Les services de détection et de répression insistent de leur côté pour que cette technologie soit davantage utilisée pour l’identification des criminels. Par exemple, le FBI et l’ICE ont récemment fait l’objet de critiques en raison de leur utilisation de la technologie de reconnaissance faciale pour numériser les photos des permis de conduire sans obtenir au préalable le consentement des citoyens.
De nombreuses entreprises américaines utilisent par ailleurs la biométrie. Des employés doivent par exemple apposer leurs empreintes digitales pour accéder à leur ordinateur. Certaines lois étatiques offrent un peu plus de protection, mais la biométrie de nombreux employés reste exposée.
La cinquième place du classement avec un score de 19/25 revient ex aequo à Taiwan, aux Philippines, à l’Inde, et à l’Indonésie.
L’Inde dispose de la base de données biométriques nationale la plus importante au monde. C’est ce qu’on appelle l’Aadhaar. Cependant, les forces de l’ordre n’ont pas le droit d’y accéder. La base de données biométriques nationale de Taiwan comprend, elle, toutes les photos d’identité des citoyens. La technologie de reconnaissance faciale y est utilisée par la police. En raison de l’absence d’empreintes digitales dans la base de données, le pays évite un score « extrême » comme l’Indonésie.
40 millions d’empreintes digitales
En 2020, le Entry/Exit System sera mis en oeuvre au sein de l’UE dans le cadre de l’accord de Schengen. Il crée une vaste base de données biométriques couvrant 28 pays. Les autorités de chaque pays membre y auront accès. Cette base de données s’ajoute à d’autres bases de données partagées entre les pays membres de l’espace Schengen, notamment le système d’information sur les visas (VIS), qui contient déjà plus de 60 millions de demandes de visas et 40 millions de paires d’empreintes digitales. La Bulgarie, Chypre, le Royaume-Uni, la Roumanie et l’Irlande ne sont pas membres de l’accord de Schengen, mais des pourparlers sont en cours pour leur adhésion. En outre, la position du Royaume-Uni pourrait changer après le Brexit.
Mise en place d’un « détecteur de mensonges » aux frontières de l’Europe
L’UE vient de terminer les tests d’iBorderCtrl (Intelligent Portable Control System) aux frontières de la Grèce, de la Hongrie et de la Lettonie.

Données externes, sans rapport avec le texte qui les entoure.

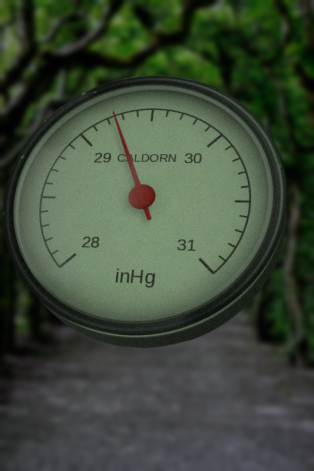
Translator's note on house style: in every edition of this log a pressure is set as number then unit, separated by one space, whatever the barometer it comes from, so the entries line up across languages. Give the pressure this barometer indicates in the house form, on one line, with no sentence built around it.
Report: 29.25 inHg
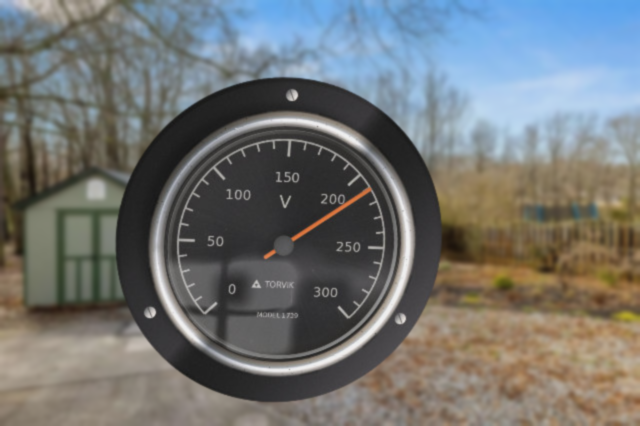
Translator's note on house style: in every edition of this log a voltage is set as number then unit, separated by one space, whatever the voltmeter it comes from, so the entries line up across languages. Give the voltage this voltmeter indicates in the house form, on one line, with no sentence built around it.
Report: 210 V
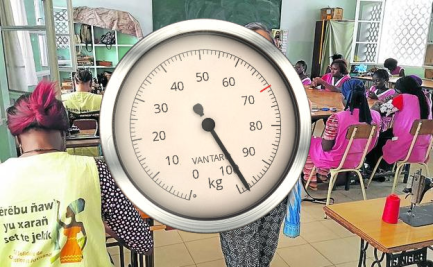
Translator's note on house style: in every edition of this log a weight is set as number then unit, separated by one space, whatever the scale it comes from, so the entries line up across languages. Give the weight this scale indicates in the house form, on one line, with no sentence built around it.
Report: 98 kg
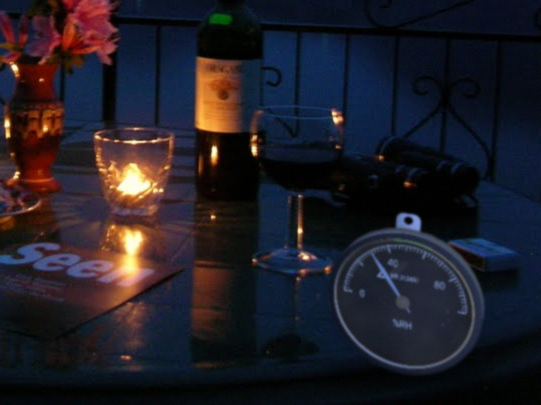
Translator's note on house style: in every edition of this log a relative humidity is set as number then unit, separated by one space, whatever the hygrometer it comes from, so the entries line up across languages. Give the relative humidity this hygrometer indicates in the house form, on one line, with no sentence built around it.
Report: 30 %
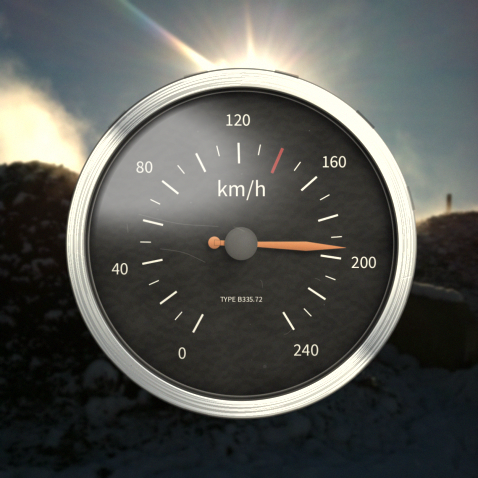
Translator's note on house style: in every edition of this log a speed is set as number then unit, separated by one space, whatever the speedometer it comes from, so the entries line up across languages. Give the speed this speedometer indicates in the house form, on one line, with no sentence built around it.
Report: 195 km/h
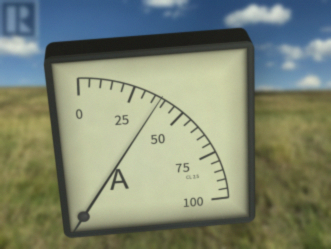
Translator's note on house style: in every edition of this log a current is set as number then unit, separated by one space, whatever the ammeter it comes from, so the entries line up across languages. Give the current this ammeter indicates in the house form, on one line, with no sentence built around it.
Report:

Il s’agit d’un test d’un système comparable à un « détecteur de mensonges ». Les voyageurs doivent, entre autres actions, télécharger des photos de leurs visas et passeports avant d’utiliser une webcam pour répondre aux questions d’un garde-frontière virtuel. L’UE a suggéré que ce « détecteur de mensonges » analyserait les gestes des voyageurs pour vérifier si la personne interrogée ment ou non. Tous les voyageurs qui présenteraient un risque élevé doivent alors faire l’objet de contrôles plus détaillés à la frontière. Les fonctionnaires de l’UE espéraient que cette phase d’essai leur permettrait de déployer la technologie à la plupart des frontières de l’UE dans un avenir proche, mais sa mise en oeuvre doit encore être confirmée.